DOCUMENT TEXT Block Start

By the way: Deutsche Bahn provides detailed information on costs and travel conditions for your four-legged friend.
Flying with a dog, but safely!
Some holiday destinations are best reached by plane - but for your four-legged friend, such a journey is very strenuous. Many people, new smells, possible turbulence and the difficult pressure equalisation could take a lot out of him. Perhaps, for once, a holiday without a dog is an alternative? The regulations of many airlines are not ideal for many dog owners: dogs weighing more than seven kilos are not allowed to travel in hand luggage, but must make do with the cargo hold. The transport box for your four-legged friend must then comply with the following IATA (International Air Transport Association) guidelines:
- can be filled with water and food
- absorbent base (e.g. changing mat)
The box must be labelled with your contact details and the name of your pet. Any health certificates and the vaccination certificate (EU passport) should be attached to the box in a transparent film (e.g. freezer bag).
Our tip: Get your dog used to the transport box at an early stage so that he learns to lie in it for several hours. You will not be able to train your dog for loud noises and turbulence during the flight. Therefore, it is best to consult your vet on how to make the flight as stress-free as possible.
Dog on board: Ship ahoy!
If you want to spend your holiday with your dog on an island, for example, you will travel by ferry for part of your journey. Your dog can spend a short crossing on deck in the outdoor area, sniffing the fresh sea air and enjoying the Nordic wind in his fur. Alternatively, these are some of the options:
- Car: Your dog can also spend the crossing in the car. However, as you usually do not have access to the car deck during the crossing, this option is more suitable for short crossings.
- Cabin: For long journeys (e.g. overnight) it is best to book a cabin. There you can relax and enjoy the time overseas together.
- Inside deck: Here your dog can travel in a carrier next to your seat.
Our 3 tips for a relaxed crossing:
- Safety: Your dog may be anxious or very excited and pull strongly on the leash. Calm him down, be by his side and secure him with a panic harness just in case. If you then wrap the leash tightly around your wrist or use a belly strap with a snap hook, you are perfectly secured.

DOCUMENT TEXT Block End

» TASK BRIEF:
Print the stretch of the dog travel text from "The box must" through "board: Ship ahoy!" word for word. The lines after this text are taken from a separate source.

SUPPLIED INFORMATION Block Start

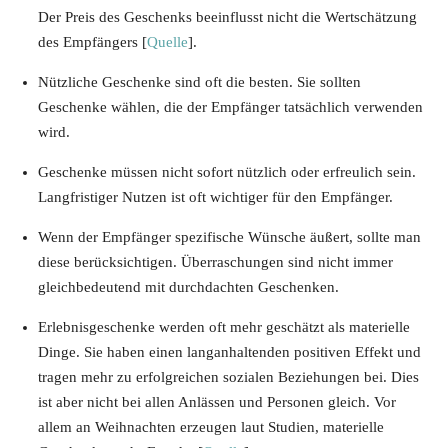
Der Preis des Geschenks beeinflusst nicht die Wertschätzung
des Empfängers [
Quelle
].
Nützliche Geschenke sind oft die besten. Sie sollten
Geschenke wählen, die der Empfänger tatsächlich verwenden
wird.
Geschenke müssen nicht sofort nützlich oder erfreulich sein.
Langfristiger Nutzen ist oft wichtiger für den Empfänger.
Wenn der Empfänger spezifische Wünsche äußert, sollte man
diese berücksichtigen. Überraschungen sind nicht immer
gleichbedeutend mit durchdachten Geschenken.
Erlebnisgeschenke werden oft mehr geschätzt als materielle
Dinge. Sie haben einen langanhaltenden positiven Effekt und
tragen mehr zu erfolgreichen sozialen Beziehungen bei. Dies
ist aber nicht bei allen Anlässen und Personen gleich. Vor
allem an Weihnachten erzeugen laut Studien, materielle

SUPPLIED INFORMATION Block End
SUPPLIED INFORMATION Block Start

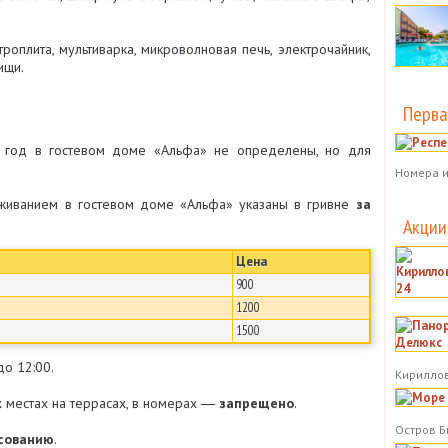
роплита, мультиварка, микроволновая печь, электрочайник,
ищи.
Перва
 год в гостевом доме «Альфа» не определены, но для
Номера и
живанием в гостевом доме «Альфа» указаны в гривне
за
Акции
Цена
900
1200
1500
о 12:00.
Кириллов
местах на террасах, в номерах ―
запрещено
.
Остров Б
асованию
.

SUPPLIED INFORMATION Block End

» TASK SOLUTION:
The box must be labelled with your contact details and the name of your pet. Any health certificates and the vaccination certificate (EU passport) should be attached to the box in a transparent film (e.g. freezer bag).
Our tip: Get your dog used to the transport box at an early stage so that he learns to lie in it for several hours. You will not be able to train your dog for loud noises and turbulence during the flight. Therefore, it is best to consult your vet on how to make the flight as stress-free as possible.
Dog on board: Ship ahoy!